I would say its an excellent thought by Facebook. Being a dominant social networking site with over 500m users, it should really concentrate on providing more and more beneficial features like this. Because a website/business/firm with such large popularity should be able to provide one stop solution to its users/customers just as Google doing ;) 

almost 8 years ago

Matthew Phelan

Matthew Phelan, Director and Co-Founder at 4Ps Marketing

Very, very interesting. Yahoo! answers did really well but for obvious reasons I can see allot more potential for this. Might be a good place for the “Social Media Guru’s” to hang out :-)

almost 8 years ago

Andy Wooles

Andy Wooles, Director at Great Northern Design Ltd

If Facebook Questions takes off , then usability could be a major issue. With 500M users around the world, then the sheer volume of questions and answers (+spam) could really hamper its usefulness to the average FB user.

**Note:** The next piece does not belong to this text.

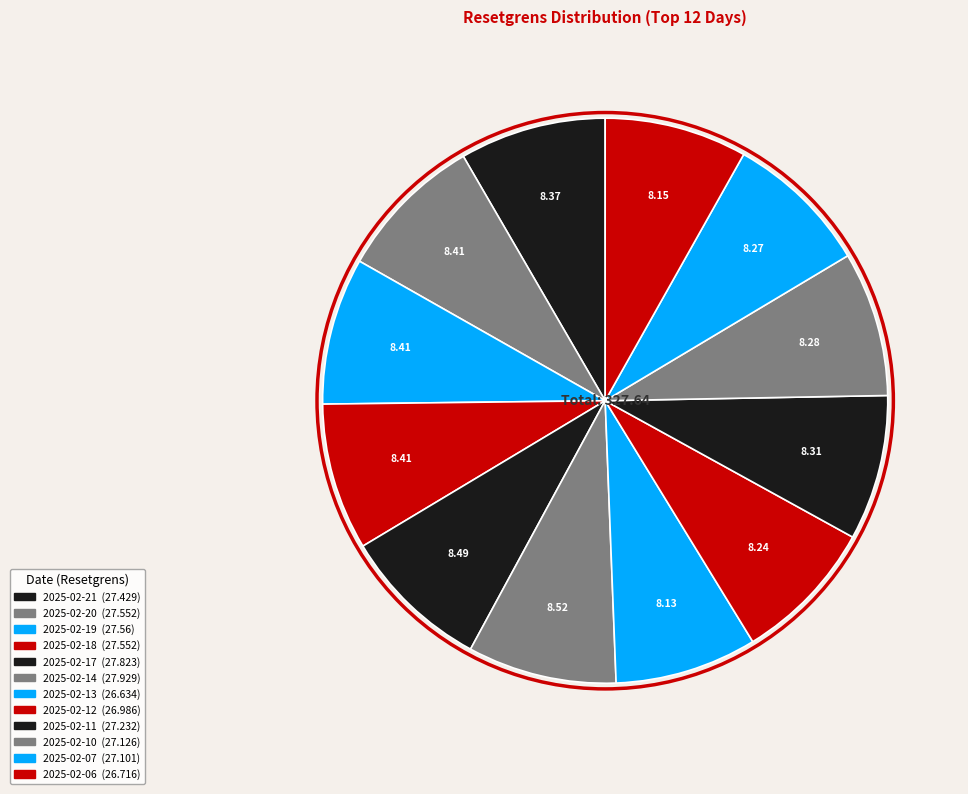

Count the number of slices in the pie.

12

But add the ability to only share the question with 'friends'  or 'friends of friends', and it becomes a really helpful extension to the normal social chat.

almost 8 years ago

Guy Stephens

Guy Stephens, Social Customer Care Consultant at IBM Interactive Experience/GBS/Mobile

It's an interesting one. The value for Facebook comes in having the potential volume of people at the outset, rather than the usual focus on having to build up the volume. Furthermore Facebook's emphasis is about creating new services that ensure they remain relevant to enough of their customer base, rather than becoming specialists in Q&A/help engines. There's no doubt that people will use it out of convenience, but so too will people continue to use other help engines that exist as well. The bigger change that Facebook Questions is possibly going to have is shifting the emphasis away from the importance we put on the answer given to the importance/status/familiarity/reputation/knowledge of the person giving the answer. 

almost 8 years ago



I recommend trying www.socialkik.com to buy Facebook fans, they have been recommended by a lot of bloggers and they can both be trusted. Socialkik can actually add fans to your Facebook page without logging into your Facebook profile, so I guess they send out thousands of suggestions to people in their network until they get 1K, 2K, 5K, 10K or 100K of Facebook fans to join your page, which is totally fine with Facebook terms of use.

over 7 years ago



Hello!!!I m from Croatia...having a 31 years...i m a Croat citizen but i wll like to go in Norway to work and live(whit my girl,she will be also workinng whit me,croatian citizen also)Can you help me to find the answer how to do that...I will like to do eny can of job..and my girl frend also,we want to stay,work in Norway to long time..Can you help me somehow,maybe know how to do that...or someone knowes agency who need a new family to stay and wor in Norway?